## Entries taken from a collection
>>
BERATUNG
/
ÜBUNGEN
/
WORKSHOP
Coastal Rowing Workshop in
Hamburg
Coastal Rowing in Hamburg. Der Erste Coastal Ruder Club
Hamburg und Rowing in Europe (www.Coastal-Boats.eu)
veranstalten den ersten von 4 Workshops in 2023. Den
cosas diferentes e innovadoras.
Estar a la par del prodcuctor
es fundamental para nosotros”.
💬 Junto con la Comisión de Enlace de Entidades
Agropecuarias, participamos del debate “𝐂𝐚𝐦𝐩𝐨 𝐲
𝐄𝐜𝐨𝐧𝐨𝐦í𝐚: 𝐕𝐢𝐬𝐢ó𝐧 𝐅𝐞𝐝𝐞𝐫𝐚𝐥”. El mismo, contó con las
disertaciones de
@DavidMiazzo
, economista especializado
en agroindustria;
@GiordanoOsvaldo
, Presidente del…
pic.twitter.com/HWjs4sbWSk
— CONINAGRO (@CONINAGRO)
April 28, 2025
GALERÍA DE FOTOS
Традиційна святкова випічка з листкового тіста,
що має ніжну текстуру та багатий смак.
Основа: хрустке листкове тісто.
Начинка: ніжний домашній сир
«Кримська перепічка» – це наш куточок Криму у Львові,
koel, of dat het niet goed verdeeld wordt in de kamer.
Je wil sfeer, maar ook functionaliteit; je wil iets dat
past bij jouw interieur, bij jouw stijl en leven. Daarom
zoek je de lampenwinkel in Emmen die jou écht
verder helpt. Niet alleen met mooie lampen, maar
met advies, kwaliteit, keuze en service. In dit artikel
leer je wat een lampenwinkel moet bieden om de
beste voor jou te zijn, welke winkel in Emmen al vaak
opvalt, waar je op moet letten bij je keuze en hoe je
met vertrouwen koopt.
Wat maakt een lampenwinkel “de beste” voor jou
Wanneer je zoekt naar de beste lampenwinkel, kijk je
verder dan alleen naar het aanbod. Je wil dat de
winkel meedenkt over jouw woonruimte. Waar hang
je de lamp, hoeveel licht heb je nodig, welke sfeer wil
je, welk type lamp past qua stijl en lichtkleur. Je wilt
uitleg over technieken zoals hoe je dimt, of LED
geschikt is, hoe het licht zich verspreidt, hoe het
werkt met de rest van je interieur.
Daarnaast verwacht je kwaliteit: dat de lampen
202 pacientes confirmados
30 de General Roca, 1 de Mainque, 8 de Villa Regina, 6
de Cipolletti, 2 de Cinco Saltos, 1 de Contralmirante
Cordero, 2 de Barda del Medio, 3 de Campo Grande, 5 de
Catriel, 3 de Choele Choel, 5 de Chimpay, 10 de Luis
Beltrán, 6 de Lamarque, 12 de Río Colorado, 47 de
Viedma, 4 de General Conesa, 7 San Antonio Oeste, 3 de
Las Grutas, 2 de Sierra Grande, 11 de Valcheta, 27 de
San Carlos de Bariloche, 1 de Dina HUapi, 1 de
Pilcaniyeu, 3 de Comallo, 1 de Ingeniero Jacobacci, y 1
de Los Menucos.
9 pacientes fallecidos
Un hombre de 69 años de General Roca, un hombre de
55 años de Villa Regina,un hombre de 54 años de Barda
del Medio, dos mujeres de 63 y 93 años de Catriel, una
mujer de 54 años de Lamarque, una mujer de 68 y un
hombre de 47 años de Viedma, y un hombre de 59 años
<<
## Exercise requirements
Taking the line with "Hamburg und Rowing" as the first and the line with "en agroindustria;" as the last, retype that stretch of the data above exactly, with no other lines.

## Result of the exercise
Hamburg und Rowing in Europe (www.Coastal-Boats.eu)
veranstalten den ersten von 4 Workshops in 2023. Den
cosas diferentes e innovadoras.
Estar a la par del prodcuctor
es fundamental para nosotros”.
💬 Junto con la Comisión de Enlace de Entidades
Agropecuarias, participamos del debate “𝐂𝐚𝐦𝐩𝐨 𝐲
𝐄𝐜𝐨𝐧𝐨𝐦í𝐚: 𝐕𝐢𝐬𝐢ó𝐧 𝐅𝐞𝐝𝐞𝐫𝐚𝐥”. El mismo, contó con las
disertaciones de
@DavidMiazzo
, economista especializado
en agroindustria;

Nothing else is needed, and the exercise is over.